Terlebih lagi dari sisi keamanan dan nilai strategis Penajam sebagai IKN belum mendapatkan kajian mendalam. IKN haruslah berada pada daerah yang terlindungi oleh sistem keamanan negara. Sepertinya hal ini juga belum terencana oleh pemerintah.
IKN adalah proyek yang dicanangkan hingga tahun 2024, apakah dua tahun saja cukup membangun fasilitas dan infrastruktur yang dibutuhkan? Infrastruktur bukan hanya gedung dan jalan, namun semua hardware dan software yang dibutuhkan oleh pemerintahan. Itu pun jika pemerintahan saat ini masih tetap berkuasa, jika tidak? Apakah pemerintahan selanjutnya mau melanjutkan proyek yang sudah direncanakan? Jika tidak, maka semua ini akan menjadi kesia-siaan belaka.
Dari sisi lingkungan, Kalimantan merupakan wilayah hijau sebagai paru-paru dunia, hanya karena ambisi politik pembangunan IKN mengorbankan ratusan hektar area hijau. Hal ini juga mendapatkan banyak penolakan oleh aktivis lingkungan hidup. Senada dengan para aktivis, beberapa ahli ekonomi, tata negara dan politik juga memberikan penolakan dari rencana ini. Masyarakat pun juga banyak memberikan opini seputar penolakan. Namun, sepertinya suara rakyat disaat seperti ini tidak pernah didengar oleh pemerintah.
Demikianlah ironi demokrasi, slogan suara rakyat adalah suara Tuhan hanyalah isapan jempol semata. Kebijakan yang dikeluarkan tidak lagi untuk kepentingan rakyat, kebijakan yang buat justru banyak mambawa pada kezaliman dan kerusakan.
Memindahkan ibu kota untuk alasan yang lebih baik ada benarnya, namun untuk saat ini rasanya masih kurang tepat. Jika rencana pemindahan terus dilanjutkan, sungguh pemerintah nirempati terhadap kondisi masyarakat saat ini. Perpindahan bisa dilakukan jika kondisi perekonomian stabil dan kesejahteraan masyarakat terjamin. Namun, mengingat watak demokrasi yang memang tak bisa sejalan dengan kepentingan rakyat, akan sulit mendapatkan kondisi sejahtera yang diinginkan.
Pengaturan pemerintahan yang minus peran agama sangat kental dalam sistem demokrasi. Mereka menjadikan rakyat sebagai tameng atas segala perilakunya. Merayu dan merakyat tatkala ingin mendapatkan tampuk kekuasaan, namun lalai dan abai terhadap kesejahteraan rakyat seusai menjabat adalah perilaku yang umum dalam sistem demokrasi. Mahalnya kursi kepemimpinan membuat pejabat melakukan berbagai cara untuk sekadar mengembalikan modal serta biaya hidup hedonis yang menyelimuti kehidupan pejabat.

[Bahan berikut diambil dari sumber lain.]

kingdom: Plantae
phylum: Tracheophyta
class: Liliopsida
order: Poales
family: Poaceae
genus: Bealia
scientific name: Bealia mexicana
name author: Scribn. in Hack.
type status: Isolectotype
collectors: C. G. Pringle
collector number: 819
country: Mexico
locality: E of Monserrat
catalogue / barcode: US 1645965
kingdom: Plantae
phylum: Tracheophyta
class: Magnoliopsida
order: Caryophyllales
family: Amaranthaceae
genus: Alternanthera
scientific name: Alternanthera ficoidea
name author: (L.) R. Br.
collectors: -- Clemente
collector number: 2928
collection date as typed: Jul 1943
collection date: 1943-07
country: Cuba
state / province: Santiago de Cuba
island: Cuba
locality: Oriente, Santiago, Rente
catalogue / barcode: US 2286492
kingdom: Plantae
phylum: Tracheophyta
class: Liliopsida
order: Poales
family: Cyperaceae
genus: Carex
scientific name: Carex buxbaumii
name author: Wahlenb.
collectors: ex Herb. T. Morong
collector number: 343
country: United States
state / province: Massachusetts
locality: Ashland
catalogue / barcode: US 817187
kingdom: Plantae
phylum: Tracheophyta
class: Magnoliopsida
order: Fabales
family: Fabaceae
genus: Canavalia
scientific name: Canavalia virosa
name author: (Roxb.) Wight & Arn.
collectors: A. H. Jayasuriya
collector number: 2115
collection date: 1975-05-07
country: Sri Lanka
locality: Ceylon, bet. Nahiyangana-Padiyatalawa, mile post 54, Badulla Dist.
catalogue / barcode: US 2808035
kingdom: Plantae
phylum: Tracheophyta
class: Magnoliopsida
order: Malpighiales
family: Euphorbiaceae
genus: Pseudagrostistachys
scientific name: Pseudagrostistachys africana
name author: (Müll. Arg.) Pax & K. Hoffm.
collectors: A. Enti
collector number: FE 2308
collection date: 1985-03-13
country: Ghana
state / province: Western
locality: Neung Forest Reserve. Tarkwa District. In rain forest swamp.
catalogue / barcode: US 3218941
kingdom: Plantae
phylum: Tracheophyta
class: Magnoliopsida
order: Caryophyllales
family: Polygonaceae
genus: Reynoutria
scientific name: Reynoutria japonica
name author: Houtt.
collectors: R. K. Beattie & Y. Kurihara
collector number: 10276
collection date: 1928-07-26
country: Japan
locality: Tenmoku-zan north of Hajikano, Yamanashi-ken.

Politik transaksional marak terjadi antara calon pejabat dengan pengusaha, dengan guyuran dana dari pengusaha, langkah mereka meraih kepemimpinan dapat diwujudkan. Selanjutnya, mereka akan berada dalam transaksi kepentingan yang berujung pada kebijakan-kebijakan yang berpihak pada pengusaha. Inilah alasan mengapa suara rakyat tidak pernah didengar oleh pejabat.
Dari sini, rakyat semestinya paham dengan apa yang terjadi dalam sistem demokrasi saat ini. Demokrasi menafikkan kepentingan rakyat. Oleh karena itu, benarlah bahwa sistem kehidupan terbaik hanyalah sistem yang berasal dari Islam. Sistem pemerintahan Islam yang tegak di atas kebenaran hakiki. Sistem yang mampu menjawab semua persoalan kehidupan serta memberikan konsep untuk menyejahterakan rakyat secara adil. Bukan hanya adil dan sejahtera bagi rakyatnya, namun juga bagi seluruh kehidupan di muka bumi.